## SUPPLIED RECORDS
____________

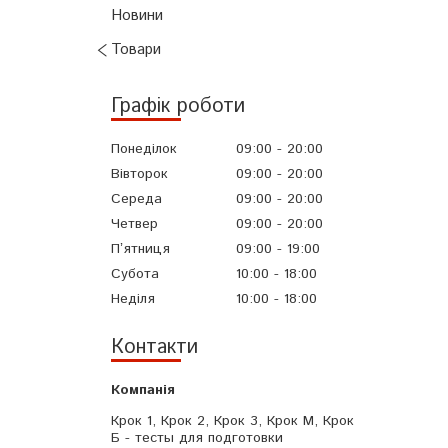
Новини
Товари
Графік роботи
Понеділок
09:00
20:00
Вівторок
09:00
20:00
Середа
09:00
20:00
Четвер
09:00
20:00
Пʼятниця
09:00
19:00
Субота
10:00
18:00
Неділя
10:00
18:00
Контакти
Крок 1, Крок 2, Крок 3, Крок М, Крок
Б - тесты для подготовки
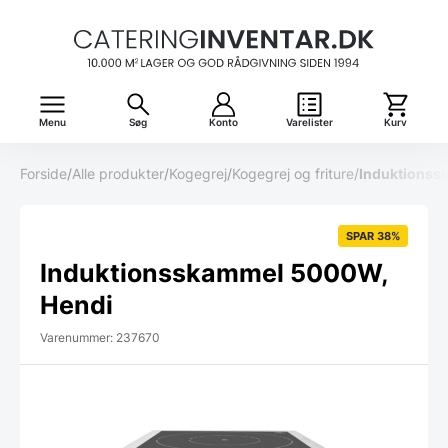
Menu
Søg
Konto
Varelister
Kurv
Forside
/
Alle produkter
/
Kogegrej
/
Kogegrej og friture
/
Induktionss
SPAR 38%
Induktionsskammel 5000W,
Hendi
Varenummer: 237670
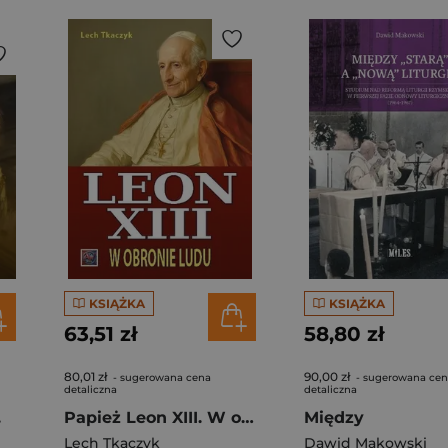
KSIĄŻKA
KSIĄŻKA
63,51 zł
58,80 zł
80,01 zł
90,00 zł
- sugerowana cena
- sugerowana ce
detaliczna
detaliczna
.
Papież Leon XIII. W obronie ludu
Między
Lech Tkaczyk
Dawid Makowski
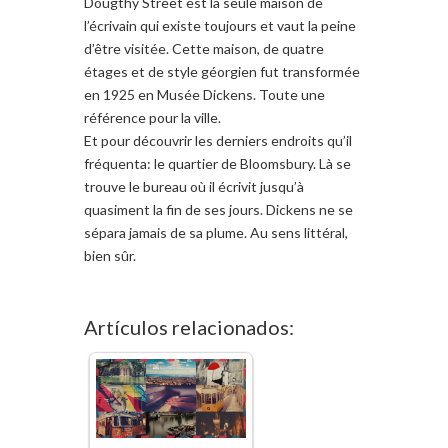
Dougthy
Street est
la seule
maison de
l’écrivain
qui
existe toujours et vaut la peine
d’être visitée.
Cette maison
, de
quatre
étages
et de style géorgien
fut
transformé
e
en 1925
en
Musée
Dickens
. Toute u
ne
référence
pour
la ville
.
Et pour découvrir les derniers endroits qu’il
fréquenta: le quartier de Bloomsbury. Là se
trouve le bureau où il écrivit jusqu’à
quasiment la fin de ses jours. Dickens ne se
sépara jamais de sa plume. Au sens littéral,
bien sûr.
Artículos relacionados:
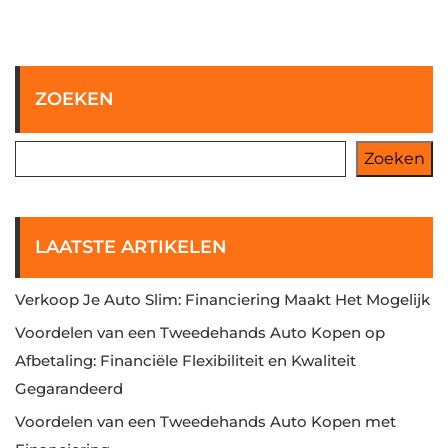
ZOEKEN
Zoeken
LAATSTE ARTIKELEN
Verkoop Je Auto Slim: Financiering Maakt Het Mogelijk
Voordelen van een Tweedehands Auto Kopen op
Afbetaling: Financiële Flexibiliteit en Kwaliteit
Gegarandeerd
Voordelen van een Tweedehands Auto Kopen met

____________

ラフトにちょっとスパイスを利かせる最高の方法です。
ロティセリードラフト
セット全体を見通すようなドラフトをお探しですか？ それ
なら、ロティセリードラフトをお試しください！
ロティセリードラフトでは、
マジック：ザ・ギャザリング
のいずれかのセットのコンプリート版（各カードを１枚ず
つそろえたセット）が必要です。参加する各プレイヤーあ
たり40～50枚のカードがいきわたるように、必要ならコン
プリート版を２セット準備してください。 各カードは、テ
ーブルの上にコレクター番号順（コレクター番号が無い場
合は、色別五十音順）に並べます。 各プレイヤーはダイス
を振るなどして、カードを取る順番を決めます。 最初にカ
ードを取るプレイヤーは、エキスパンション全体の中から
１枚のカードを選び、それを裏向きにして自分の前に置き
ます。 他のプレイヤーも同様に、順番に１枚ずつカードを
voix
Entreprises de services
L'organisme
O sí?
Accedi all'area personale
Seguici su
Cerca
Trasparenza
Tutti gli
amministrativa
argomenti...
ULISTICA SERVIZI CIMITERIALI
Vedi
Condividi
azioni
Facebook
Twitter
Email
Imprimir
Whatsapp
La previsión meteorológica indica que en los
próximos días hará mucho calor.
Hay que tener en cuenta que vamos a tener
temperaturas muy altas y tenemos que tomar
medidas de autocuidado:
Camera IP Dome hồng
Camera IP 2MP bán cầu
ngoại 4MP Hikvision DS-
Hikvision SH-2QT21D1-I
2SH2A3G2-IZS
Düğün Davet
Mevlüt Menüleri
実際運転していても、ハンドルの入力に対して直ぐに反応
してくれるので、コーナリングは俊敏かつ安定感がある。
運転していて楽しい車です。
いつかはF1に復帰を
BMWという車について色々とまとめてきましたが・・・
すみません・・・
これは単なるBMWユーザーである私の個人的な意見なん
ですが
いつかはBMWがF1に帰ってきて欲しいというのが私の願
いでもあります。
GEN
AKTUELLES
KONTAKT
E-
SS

____________

## WHAT IS BEING ASKED
Pull out every line of the listing that contains the string "Dickens", treating uppercase and lowercase as different.

## RESULT BELOW
Dickens
quasiment la fin de ses jours. Dickens ne se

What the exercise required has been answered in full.